To begin, the only new evidence that Plaintiff relies on to support his motion for reconsideration is an email from a Danish attorney detailing the costs of Danish arbitration. In light of this email, Plaintiff contends that it would cost $69,000, exclusive of travel, to arbitrate this matter in Denmark. Based on the actual figures set forth in the email, the Court does not agree. Indeed, the Court finds that the $69,000 figure relied upon by the Plaintiff only represents the high end of the range of anticipated costs, and, in fact, that the costs of the arbitration could fall anywhere between $40,000 and $69,000. In addition, Plaintiff does not account for the fact that the Danish arbitration system requires the costs of arbitration to be born by the losing party; with this in mind, Plaintiff has at least a 50% chance of succeeding on the substantive merits of his claims against Genmab.
Moreover, and more importantly, Plaintiff has not attached any documentation to his brief to establish that the costs of arbitration in Denmark would amount to a financial hardship.
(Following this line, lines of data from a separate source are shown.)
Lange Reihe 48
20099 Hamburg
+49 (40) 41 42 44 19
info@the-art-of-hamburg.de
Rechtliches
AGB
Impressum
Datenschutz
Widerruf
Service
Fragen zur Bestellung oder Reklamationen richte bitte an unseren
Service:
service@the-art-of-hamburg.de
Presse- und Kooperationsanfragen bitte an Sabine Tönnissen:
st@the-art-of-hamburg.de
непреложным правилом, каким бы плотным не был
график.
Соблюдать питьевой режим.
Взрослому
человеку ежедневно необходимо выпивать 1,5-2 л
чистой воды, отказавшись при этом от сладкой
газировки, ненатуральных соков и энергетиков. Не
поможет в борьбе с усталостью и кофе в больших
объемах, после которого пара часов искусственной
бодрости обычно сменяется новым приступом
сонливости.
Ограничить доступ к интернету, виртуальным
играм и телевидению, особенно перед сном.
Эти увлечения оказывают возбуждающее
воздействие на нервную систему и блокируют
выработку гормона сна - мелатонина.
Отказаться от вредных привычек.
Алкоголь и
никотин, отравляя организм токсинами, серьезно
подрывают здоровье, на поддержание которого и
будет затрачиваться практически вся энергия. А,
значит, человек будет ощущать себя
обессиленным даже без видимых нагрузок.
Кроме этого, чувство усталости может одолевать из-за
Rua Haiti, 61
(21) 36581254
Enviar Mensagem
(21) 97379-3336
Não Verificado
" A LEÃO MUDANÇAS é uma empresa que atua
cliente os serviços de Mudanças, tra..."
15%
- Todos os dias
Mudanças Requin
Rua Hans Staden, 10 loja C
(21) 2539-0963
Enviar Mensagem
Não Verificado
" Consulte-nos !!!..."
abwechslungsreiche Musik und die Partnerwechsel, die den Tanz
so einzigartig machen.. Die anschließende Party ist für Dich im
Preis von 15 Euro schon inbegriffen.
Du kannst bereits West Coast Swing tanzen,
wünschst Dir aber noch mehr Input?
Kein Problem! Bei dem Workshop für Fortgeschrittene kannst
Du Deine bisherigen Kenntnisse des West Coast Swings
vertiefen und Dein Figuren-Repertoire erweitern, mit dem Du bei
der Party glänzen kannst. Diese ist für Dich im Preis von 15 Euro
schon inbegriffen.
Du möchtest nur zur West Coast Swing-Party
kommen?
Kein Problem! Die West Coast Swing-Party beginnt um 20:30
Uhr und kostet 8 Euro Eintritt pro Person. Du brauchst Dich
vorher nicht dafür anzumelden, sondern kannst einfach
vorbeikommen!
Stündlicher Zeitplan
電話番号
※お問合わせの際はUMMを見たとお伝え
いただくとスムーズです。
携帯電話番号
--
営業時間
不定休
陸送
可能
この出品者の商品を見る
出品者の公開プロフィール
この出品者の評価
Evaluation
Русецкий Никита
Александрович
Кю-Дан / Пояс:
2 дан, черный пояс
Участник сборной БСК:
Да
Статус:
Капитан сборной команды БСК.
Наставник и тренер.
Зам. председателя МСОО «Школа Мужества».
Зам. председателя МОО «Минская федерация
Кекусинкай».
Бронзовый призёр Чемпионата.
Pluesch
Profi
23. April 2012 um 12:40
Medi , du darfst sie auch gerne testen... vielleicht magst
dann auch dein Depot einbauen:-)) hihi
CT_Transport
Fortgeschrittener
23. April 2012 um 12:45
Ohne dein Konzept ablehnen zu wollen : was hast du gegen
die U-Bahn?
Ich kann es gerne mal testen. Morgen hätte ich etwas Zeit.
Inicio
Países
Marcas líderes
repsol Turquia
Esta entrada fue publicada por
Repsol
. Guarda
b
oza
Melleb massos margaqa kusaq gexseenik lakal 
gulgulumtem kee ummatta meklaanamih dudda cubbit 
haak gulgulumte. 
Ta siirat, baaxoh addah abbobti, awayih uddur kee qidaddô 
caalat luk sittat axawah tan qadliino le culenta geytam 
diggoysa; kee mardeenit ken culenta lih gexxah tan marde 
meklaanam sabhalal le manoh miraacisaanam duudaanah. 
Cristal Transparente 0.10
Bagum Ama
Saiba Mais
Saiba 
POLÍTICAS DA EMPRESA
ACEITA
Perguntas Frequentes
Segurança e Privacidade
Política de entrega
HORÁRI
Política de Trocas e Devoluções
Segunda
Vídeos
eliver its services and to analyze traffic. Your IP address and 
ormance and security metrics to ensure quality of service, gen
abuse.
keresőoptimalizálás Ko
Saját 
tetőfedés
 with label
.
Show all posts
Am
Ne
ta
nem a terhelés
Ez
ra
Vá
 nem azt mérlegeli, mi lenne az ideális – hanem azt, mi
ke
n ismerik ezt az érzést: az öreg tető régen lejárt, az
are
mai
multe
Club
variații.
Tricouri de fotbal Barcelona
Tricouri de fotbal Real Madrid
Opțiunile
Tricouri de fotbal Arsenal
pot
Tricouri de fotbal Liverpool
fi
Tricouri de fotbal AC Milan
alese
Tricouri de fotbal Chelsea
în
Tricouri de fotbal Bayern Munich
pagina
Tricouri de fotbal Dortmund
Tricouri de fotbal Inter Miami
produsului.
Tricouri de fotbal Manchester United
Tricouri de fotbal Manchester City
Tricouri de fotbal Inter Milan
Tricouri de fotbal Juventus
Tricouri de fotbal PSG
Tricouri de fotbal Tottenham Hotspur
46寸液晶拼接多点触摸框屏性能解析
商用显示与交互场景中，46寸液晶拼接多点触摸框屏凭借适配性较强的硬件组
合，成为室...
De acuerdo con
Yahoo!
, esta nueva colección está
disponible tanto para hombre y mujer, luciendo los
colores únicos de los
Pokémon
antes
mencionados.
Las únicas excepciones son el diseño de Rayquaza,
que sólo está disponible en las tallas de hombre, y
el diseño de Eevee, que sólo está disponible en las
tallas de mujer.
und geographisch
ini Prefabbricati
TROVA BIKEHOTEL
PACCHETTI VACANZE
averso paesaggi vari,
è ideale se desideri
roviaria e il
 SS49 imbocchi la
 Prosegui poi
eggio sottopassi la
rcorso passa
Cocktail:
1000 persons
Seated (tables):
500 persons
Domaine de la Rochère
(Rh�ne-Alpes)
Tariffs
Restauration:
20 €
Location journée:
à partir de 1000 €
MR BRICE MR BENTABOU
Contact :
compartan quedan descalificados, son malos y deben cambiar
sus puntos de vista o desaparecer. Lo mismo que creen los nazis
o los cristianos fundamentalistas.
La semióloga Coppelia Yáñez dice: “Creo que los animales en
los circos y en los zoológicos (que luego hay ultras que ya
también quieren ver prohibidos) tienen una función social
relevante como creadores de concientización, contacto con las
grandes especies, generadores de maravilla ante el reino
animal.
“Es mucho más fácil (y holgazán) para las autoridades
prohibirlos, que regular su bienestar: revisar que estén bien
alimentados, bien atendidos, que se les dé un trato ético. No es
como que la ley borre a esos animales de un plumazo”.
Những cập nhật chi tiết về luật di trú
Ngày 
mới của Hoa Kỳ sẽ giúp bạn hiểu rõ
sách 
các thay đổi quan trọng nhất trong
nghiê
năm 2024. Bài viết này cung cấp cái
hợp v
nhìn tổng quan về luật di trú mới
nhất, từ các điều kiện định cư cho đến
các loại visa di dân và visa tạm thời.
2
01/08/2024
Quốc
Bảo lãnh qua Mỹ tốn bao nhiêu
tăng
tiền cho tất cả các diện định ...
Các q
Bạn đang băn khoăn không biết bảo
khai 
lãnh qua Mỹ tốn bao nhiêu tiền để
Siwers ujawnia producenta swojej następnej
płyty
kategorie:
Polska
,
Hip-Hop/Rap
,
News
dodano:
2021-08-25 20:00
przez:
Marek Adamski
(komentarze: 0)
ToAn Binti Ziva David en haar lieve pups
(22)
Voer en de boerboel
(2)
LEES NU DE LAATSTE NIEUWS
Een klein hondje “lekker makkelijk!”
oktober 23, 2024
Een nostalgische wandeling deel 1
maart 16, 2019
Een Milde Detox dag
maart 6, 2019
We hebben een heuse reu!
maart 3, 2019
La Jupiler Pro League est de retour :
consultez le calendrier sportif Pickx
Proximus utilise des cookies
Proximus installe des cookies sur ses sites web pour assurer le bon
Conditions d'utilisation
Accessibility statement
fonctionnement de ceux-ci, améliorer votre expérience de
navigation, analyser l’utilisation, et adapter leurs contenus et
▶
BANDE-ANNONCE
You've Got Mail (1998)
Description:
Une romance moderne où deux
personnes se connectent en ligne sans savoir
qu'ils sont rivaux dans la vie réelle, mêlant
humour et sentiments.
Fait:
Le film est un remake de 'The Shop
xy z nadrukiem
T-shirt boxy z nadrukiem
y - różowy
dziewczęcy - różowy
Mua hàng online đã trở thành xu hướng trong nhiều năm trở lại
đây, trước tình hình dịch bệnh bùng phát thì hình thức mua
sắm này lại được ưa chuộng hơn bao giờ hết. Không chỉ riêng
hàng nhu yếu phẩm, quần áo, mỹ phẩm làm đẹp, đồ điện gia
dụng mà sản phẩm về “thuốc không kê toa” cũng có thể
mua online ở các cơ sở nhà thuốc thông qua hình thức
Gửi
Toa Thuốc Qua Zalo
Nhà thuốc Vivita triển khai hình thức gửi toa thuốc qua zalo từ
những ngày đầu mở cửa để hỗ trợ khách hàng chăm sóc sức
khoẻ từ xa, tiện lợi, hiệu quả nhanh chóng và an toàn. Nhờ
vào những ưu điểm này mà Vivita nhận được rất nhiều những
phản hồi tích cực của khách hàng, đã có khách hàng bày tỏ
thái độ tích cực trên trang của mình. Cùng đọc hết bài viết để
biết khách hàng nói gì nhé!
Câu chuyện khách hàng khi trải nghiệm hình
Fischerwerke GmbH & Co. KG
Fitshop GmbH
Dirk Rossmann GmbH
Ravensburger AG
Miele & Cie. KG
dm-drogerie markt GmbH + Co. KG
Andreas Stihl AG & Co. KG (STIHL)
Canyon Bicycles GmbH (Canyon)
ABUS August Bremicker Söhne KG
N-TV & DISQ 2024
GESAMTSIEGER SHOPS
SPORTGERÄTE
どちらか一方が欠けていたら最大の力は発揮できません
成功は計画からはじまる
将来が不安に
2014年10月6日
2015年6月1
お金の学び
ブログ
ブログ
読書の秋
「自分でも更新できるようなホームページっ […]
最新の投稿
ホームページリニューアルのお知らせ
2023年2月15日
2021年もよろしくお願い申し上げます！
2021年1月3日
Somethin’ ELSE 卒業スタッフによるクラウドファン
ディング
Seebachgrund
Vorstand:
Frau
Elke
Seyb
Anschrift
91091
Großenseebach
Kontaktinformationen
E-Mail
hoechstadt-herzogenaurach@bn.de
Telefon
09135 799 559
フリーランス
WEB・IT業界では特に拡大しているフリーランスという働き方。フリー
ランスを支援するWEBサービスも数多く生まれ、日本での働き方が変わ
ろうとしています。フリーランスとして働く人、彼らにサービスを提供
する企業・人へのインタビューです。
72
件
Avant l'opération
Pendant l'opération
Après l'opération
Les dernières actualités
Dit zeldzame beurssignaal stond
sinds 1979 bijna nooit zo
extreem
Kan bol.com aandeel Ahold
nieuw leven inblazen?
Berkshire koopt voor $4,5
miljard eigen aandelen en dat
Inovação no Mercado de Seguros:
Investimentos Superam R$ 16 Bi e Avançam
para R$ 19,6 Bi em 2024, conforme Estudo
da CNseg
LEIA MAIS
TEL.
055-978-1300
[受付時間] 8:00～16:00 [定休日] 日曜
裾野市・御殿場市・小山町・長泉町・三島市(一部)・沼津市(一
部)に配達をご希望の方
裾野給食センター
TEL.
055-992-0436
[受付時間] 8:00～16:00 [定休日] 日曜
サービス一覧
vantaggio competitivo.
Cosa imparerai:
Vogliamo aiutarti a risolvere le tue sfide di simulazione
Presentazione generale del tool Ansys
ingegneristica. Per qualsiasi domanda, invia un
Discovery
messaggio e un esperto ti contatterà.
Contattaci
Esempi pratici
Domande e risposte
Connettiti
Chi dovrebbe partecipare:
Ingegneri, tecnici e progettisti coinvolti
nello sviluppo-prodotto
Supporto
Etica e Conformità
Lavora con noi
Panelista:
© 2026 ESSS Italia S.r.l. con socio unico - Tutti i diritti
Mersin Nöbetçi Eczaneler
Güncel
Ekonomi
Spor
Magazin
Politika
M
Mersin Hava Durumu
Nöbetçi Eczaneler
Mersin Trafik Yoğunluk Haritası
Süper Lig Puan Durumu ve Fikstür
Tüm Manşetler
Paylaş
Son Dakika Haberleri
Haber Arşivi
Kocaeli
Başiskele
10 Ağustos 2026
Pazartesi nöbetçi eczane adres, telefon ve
Indeed, at no point during this litigation has Plaintiff has provided the Court with a certification or affidavit regarding his financial status. At this juncture, Plaintiff has merely contended, in his brief, that "the exorbitant costs of arbitrating this matter in Denmark may preclude Plaintiff from receiving a determination regarding the underlying contract dispute. "Pl's Br. at 6. Absent the necessary factual background regarding Plaintiff's financial status, this Court simply can not determine whether it would be "gravely difficult" or "unreasonable and unjust" for Plaintiff to be forced to arbitrate this dispute in Denmark. For these reasons, the Court must deny Plaintiff's Motion for Reconsideration.
III. CONCLUSION
For the foregoing reasons, Plaintiff's Motion for Reconsideration pursuant to L. Civ. R. 7.1(i) is denied. An appropriate order will follow.